STOCKHOLM, Sweden — Gateway moved its Scandinavian call center from Dublin to the Swedish capital last month because it has changed its means of distribution and because the Irish economy is overheating.

“The major reason was the dramatic shift in our distribution routes not only in Scandinavia but across all European markets, from phone/fax to local direct sales forces and store-based outlets,” said Goeran Mannerstrale, president of Gateway Scandinavia.

“The fact that Dublin has become a little bit overheated was also a factor. Year by year it has become more difficult to recruit agents from Scandinavia and Central Europe to work in Ireland.

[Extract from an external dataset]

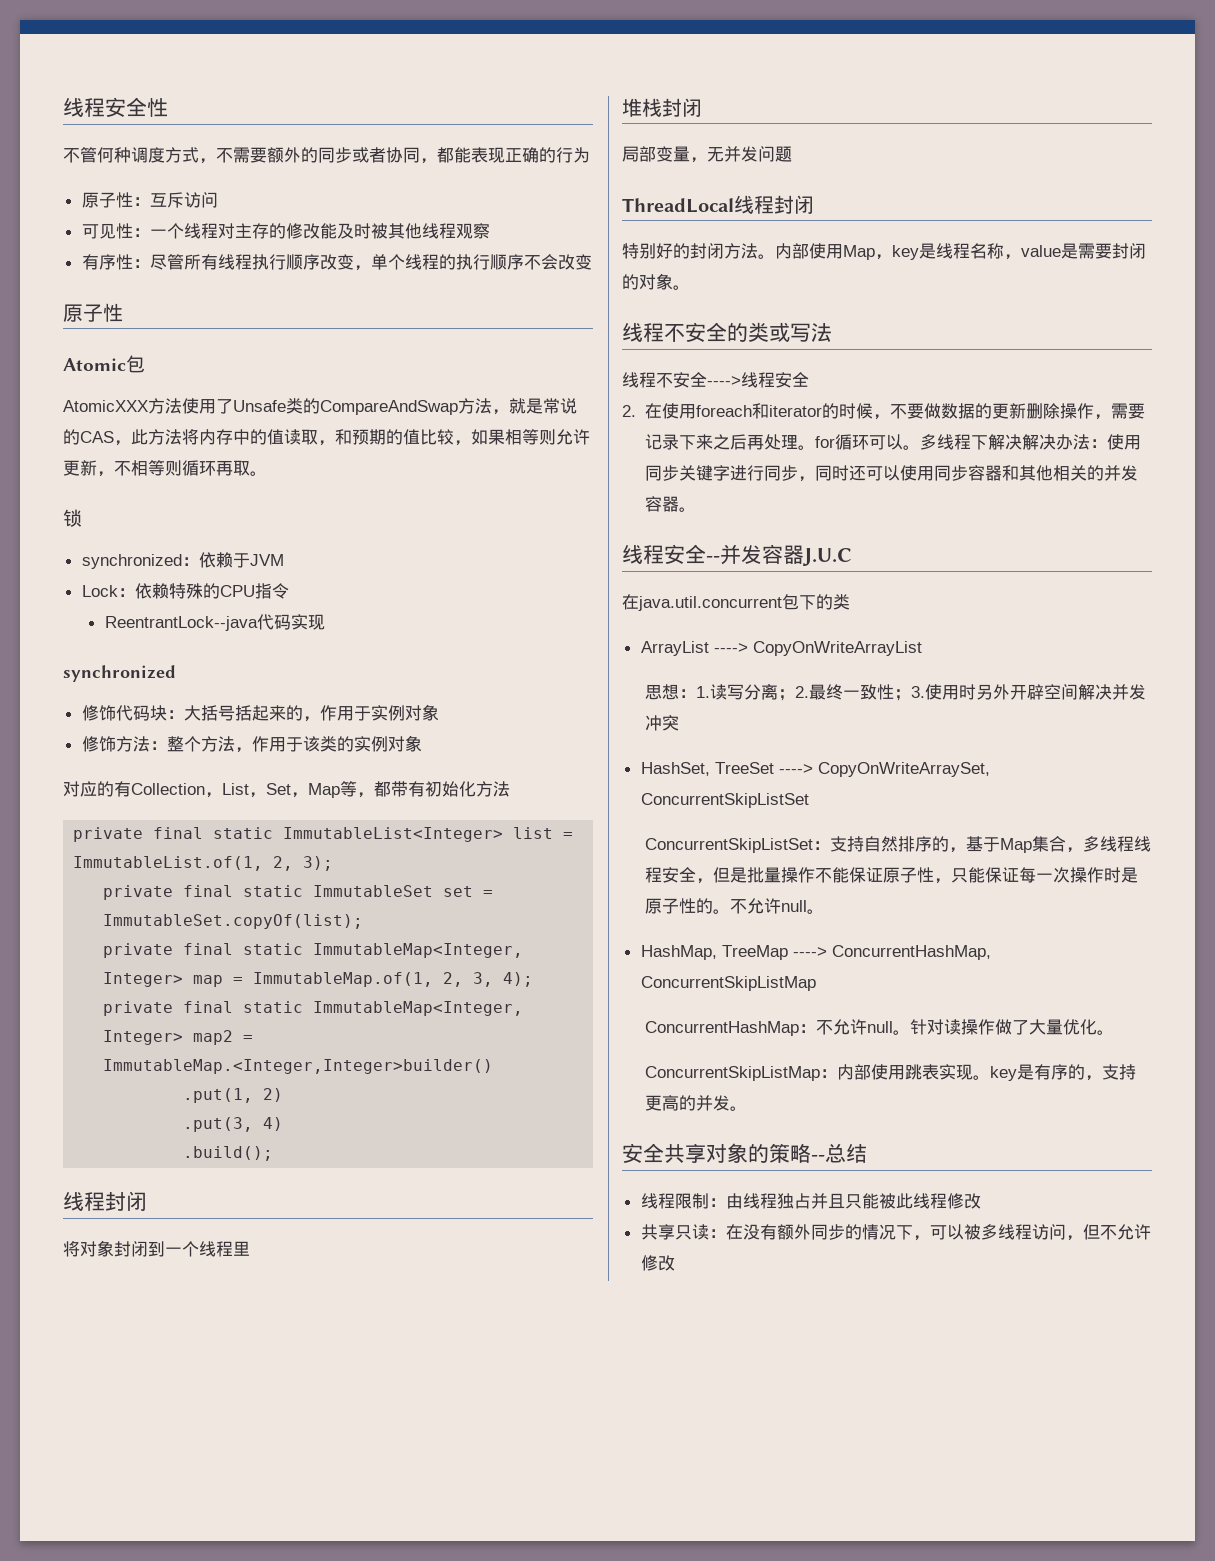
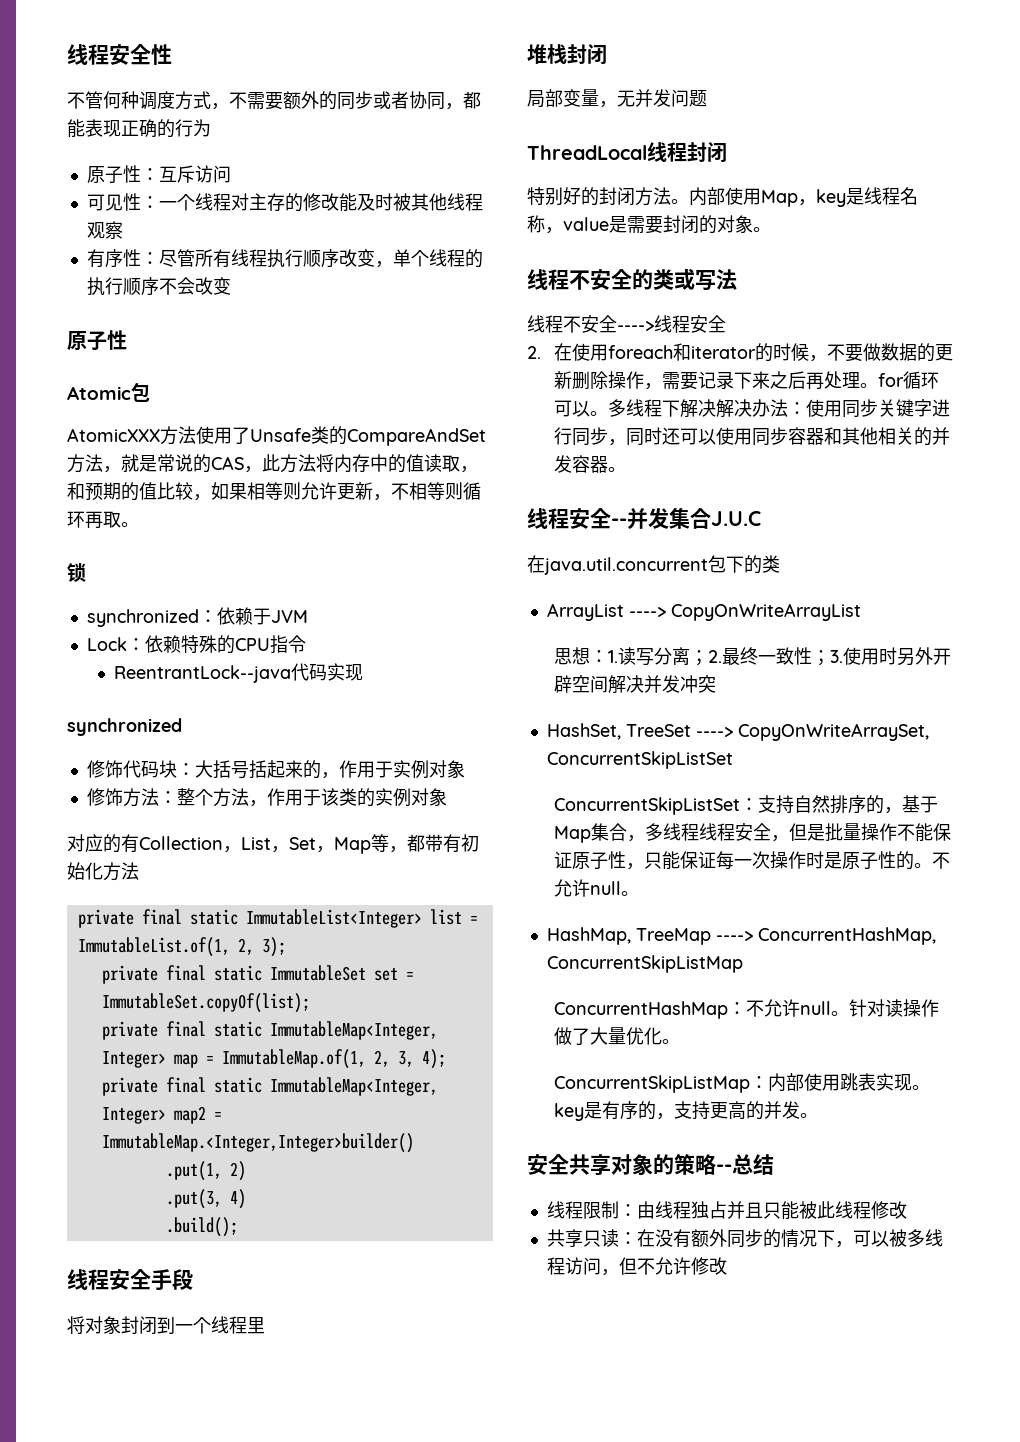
[320,400,458,415] CompareAndSwap -> [347,428,486,446] CompareAndSet
[105,1191,147,1211] 封闭 -> [109,1269,193,1291] 安全手段
[762,544,804,564] 容器 -> [669,508,711,529] 集合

“A lot of the people we hired looked on a stay in Dublin as an adventure, a place where they could spend a year or two after college and then go back home to their real careers.

“That increased our personnel turnover and our costs, and while expenses for staff in Ireland are slightly lower than in other European countries, that advantage is almost gone when you factor in turnover costs.

“What we did in planning the move was rehire Swedes who had served the Swedish market from Dublin and moved back home to run the Stockholm call center. We also transferred a few from Ireland.”

The Swedish facility has 30 agents but is already proving too small. Mannerstrale plans to move to a new center with room for some 60 agents before the year is out.

The Internet is an important Gateway sales tool, he added, but one that does not need much “manual intervention,” since all customers need to do is enter the configuration they want, which is then processed in the company's manufacturing facility still located in Dublin.

Unlike many European countries, Sweden has no regulations restricting outbound telemarketing. Gateway plans to use all four Scandinavian languages, including Finnish, one of the most difficult in the world.

Gateway will continue to serve the rest of Europe from the Dublin call center, although it is considering a move of the technical support center into three different European regions. No decision has been made yet, however.

Mannerstrale said he did not think leaving Ireland was a trend for the many multinational companies that sited call centers there in the 1990s. “But it is a fact that Ireland has the highest inflation rate in the EU, close to double the average for other members,” he said. “There is a shortage of labor, and the infrastructure is not designed and built for the economy they have today.”

Economic success came so quickly over the last six or seven years that “they have some issues they must still deal with,” Mannerstrale said. “Foreign investment in Ireland is still huge, but if inflation weren't so high, labor so tight and problems of infrastructure still unresolved, they would have gotten a lot of business that is now going to other European areas.”

But the problems of multilingual call centers are not limited to Ireland, Mannerstrale stressed. Finding agents was probably easier when times were tougher in Europe and unemployment was a much bigger issue than it is today.

Much depends on the kind of call center a company operates, he said. “We need fairly qualified people able to meet high demands to man a sales call center,” he said.